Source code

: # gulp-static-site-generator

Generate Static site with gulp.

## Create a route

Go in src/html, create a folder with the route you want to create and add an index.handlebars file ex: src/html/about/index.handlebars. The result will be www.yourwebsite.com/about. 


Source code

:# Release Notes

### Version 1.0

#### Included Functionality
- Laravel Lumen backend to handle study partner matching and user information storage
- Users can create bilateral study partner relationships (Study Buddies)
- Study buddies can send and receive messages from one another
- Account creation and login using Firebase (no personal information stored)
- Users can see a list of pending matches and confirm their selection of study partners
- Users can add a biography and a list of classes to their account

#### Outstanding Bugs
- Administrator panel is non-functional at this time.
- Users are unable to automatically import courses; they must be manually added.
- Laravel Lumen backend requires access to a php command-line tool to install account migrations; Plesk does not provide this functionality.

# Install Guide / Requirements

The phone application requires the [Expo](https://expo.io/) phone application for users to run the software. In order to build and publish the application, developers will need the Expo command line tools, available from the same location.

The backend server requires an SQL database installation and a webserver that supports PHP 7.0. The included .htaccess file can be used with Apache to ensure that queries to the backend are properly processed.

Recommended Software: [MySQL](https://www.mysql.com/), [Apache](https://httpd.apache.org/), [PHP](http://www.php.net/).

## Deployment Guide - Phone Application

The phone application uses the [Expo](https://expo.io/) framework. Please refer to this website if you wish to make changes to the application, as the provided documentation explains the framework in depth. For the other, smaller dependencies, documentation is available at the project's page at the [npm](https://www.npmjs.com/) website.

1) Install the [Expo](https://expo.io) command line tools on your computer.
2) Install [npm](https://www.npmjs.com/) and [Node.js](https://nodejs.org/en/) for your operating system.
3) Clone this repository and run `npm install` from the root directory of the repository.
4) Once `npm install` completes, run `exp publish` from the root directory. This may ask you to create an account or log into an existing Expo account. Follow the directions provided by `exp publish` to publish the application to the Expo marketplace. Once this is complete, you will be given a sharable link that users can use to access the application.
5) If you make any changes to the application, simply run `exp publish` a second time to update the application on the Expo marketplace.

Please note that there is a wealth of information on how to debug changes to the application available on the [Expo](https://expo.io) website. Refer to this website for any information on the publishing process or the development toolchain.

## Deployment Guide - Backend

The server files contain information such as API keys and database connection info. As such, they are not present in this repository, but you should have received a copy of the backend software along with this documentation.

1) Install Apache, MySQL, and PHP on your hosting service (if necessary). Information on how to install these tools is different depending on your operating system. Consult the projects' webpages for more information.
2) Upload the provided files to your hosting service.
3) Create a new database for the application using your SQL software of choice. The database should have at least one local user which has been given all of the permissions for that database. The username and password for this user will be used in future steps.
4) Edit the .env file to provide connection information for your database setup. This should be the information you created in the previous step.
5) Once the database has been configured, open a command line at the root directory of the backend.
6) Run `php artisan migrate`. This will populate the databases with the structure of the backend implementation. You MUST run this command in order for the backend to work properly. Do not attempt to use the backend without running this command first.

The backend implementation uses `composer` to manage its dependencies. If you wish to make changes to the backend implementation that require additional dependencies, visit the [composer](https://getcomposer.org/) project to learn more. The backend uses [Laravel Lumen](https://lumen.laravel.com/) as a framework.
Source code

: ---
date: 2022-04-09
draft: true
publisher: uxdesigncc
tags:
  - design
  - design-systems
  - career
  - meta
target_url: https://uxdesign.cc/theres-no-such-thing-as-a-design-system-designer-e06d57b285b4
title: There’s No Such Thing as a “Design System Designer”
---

____

INSTRUCTIONS TO FOLLOW - Reproduce the source text of every record above, character for character.

RESPONSE TO THIS TASK -
Source code

: # gulp-static-site-generator

Generate Static site with gulp.

## Create a route

Go in src/html, create a folder with the route you want to create and add an index.handlebars file ex: src/html/about/index.handlebars. The result will be www.yourwebsite.com/about. 


Source code

:# Release Notes

### Version 1.0

#### Included Functionality
- Laravel Lumen backend to handle study partner matching and user information storage
- Users can create bilateral study partner relationships (Study Buddies)
- Study buddies can send and receive messages from one another
- Account creation and login using Firebase (no personal information stored)
- Users can see a list of pending matches and confirm their selection of study partners
- Users can add a biography and a list of classes to their account

#### Outstanding Bugs
- Administrator panel is non-functional at this time.
- Users are unable to automatically import courses; they must be manually added.
- Laravel Lumen backend requires access to a php command-line tool to install account migrations; Plesk does not provide this functionality.

# Install Guide / Requirements

The phone application requires the [Expo](https://expo.io/) phone application for users to run the software. In order to build and publish the application, developers will need the Expo command line tools, available from the same location.

The backend server requires an SQL database installation and a webserver that supports PHP 7.0. The included .htaccess file can be used with Apache to ensure that queries to the backend are properly processed.

Recommended Software: [MySQL](https://www.mysql.com/), [Apache](https://httpd.apache.org/), [PHP](http://www.php.net/).

## Deployment Guide - Phone Application

The phone application uses the [Expo](https://expo.io/) framework. Please refer to this website if you wish to make changes to the application, as the provided documentation explains the framework in depth. For the other, smaller dependencies, documentation is available at the project's page at the [npm](https://www.npmjs.com/) website.

1) Install the [Expo](https://expo.io) command line tools on your computer.
2) Install [npm](https://www.npmjs.com/) and [Node.js](https://nodejs.org/en/) for your operating system.
3) Clone this repository and run `npm install` from the root directory of the repository.
4) Once `npm install` completes, run `exp publish` from the root directory. This may ask you to create an account or log into an existing Expo account. Follow the directions provided by `exp publish` to publish the application to the Expo marketplace. Once this is complete, you will be given a sharable link that users can use to access the application.
5) If you make any changes to the application, simply run `exp publish` a second time to update the application on the Expo marketplace.

Please note that there is a wealth of information on how to debug changes to the application available on the [Expo](https://expo.io) website. Refer to this website for any information on the publishing process or the development toolchain.

## Deployment Guide - Backend

The server files contain information such as API keys and database connection info. As such, they are not present in this repository, but you should have received a copy of the backend software along with this documentation.

1) Install Apache, MySQL, and PHP on your hosting service (if necessary). Information on how to install these tools is different depending on your operating system. Consult the projects' webpages for more information.
2) Upload the provided files to your hosting service.
3) Create a new database for the application using your SQL software of choice. The database should have at least one local user which has been given all of the permissions for that database. The username and password for this user will be used in future steps.
4) Edit the .env file to provide connection information for your database setup. This should be the information you created in the previous step.
5) Once the database has been configured, open a command line at the root directory of the backend.
6) Run `php artisan migrate`. This will populate the databases with the structure of the backend implementation. You MUST run this command in order for the backend to work properly. Do not attempt to use the backend without running this command first.

The backend implementation uses `composer` to manage its dependencies. If you wish to make changes to the backend implementation that require additional dependencies, visit the [composer](https://getcomposer.org/) project to learn more. The backend uses [Laravel Lumen](https://lumen.laravel.com/) as a framework.
Source code

: ---
date: 2022-04-09
draft: true
publisher: uxdesigncc
tags:
  - design
  - design-systems
  - career
  - meta
target_url: https://uxdesign.cc/theres-no-such-thing-as-a-design-system-designer-e06d57b285b4
title: There’s No Such Thing as a “Design System Designer”
---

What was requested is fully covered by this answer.